While I was at HF...I picked up a 25" long, 1/2" drive breaker bar for $10 and a set of 1/2" deep impact sockets that were $12. I have them in the storage compartment of the camper in case of a flat tire...much easier to use than the 4 way lug wrench. (I still carry the 4 way, Just in case)

Gary


----------



## sleecjr (Mar 24, 2006)

I have the craftsman. I think it was well worth the money.


----------



## cookie9933 (Feb 26, 2005)

emsley3 said:


> However, while I didn't price the Craftsman torque wrench, I would guess it is around $100. This may actually be the first time in my life I have a problem paying 5x as much between the cheap and expensive item. Paul


No need to pay $100, in my opinion. Right after we got our Outback, I bought a Craftsman beam-style torque wrench. For those who don't know, this is the simplest and least-expensive type of torque wrench. I bought that kind because the beam wrench is plenty accurate for wheel lugs.

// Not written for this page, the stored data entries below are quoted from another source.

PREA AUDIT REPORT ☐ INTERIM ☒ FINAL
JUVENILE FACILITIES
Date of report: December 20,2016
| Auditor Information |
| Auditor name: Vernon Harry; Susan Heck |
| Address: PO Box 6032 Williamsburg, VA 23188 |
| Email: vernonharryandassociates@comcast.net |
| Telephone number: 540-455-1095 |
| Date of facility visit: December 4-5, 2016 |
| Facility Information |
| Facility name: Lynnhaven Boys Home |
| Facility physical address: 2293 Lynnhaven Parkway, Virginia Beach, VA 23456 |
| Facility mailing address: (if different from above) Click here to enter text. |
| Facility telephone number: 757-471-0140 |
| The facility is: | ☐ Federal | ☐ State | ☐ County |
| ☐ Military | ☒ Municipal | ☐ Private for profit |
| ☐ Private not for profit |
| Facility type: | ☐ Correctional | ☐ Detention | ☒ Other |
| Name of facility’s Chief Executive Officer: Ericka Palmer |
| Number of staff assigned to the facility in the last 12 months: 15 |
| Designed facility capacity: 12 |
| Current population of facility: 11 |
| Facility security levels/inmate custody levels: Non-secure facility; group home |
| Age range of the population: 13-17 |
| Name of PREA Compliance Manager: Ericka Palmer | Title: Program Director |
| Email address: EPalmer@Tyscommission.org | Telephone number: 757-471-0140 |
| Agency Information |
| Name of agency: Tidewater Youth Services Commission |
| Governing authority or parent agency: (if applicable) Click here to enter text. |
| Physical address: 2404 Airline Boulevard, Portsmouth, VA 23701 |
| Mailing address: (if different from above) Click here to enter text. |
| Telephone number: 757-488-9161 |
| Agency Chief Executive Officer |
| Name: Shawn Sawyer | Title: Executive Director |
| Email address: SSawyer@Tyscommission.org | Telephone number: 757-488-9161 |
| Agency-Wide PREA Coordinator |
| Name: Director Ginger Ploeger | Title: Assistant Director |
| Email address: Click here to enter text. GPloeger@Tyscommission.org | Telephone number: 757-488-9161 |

The other types are those that click at a pre-set torque number and the ones with a dial. I happen to have a Snap-On "Torque-O-Meter" dial type torque wrench (which cost big bucks), but it's a 3/8-inch drive that only goes to 50 ft-lbs. That one I bought about 37 years ago for purposes of rebuilding motorcycle engines. For that type of activity, a high quality accurate torque wrench is appropriate. For wheel lugs, the beam type is fine. I think I paid about $25 for that Craftsman wrench.

Bill


----------



## hyewalt34 (May 9, 2004)

Harbor Fright here. It stays in the Outback.

Walter


----------



## Husker92 (Feb 11, 2006)

After reading this string I've purchase a torque wrench. But I have one question - Do you check the lugs before every trip or every couple of months?

Thanks for your response!


----------